◆ Work to complete
Across the entries, how many lines have the string "Talhada" in them? Reply with only a number.

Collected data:
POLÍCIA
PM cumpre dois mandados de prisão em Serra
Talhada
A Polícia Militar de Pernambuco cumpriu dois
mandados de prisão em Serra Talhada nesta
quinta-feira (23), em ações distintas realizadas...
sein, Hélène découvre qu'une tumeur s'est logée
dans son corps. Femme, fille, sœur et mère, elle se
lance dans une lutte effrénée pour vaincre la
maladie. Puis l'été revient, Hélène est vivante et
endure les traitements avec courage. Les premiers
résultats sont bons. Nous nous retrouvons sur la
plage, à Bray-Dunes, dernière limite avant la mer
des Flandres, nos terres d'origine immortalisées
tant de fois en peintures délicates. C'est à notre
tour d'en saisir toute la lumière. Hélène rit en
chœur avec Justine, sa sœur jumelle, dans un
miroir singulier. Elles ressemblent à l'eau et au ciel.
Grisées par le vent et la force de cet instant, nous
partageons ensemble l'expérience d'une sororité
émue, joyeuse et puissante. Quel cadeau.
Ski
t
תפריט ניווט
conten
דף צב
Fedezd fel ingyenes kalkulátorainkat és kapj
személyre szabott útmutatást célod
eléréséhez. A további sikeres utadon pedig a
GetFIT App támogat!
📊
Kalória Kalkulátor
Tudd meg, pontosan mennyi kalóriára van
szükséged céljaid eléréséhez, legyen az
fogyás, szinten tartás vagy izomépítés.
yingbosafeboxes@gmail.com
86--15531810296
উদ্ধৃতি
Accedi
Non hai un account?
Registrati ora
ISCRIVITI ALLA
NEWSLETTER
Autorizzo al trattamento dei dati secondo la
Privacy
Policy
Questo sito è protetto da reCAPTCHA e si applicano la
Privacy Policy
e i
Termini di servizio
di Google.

◆ Solution for this exercise
2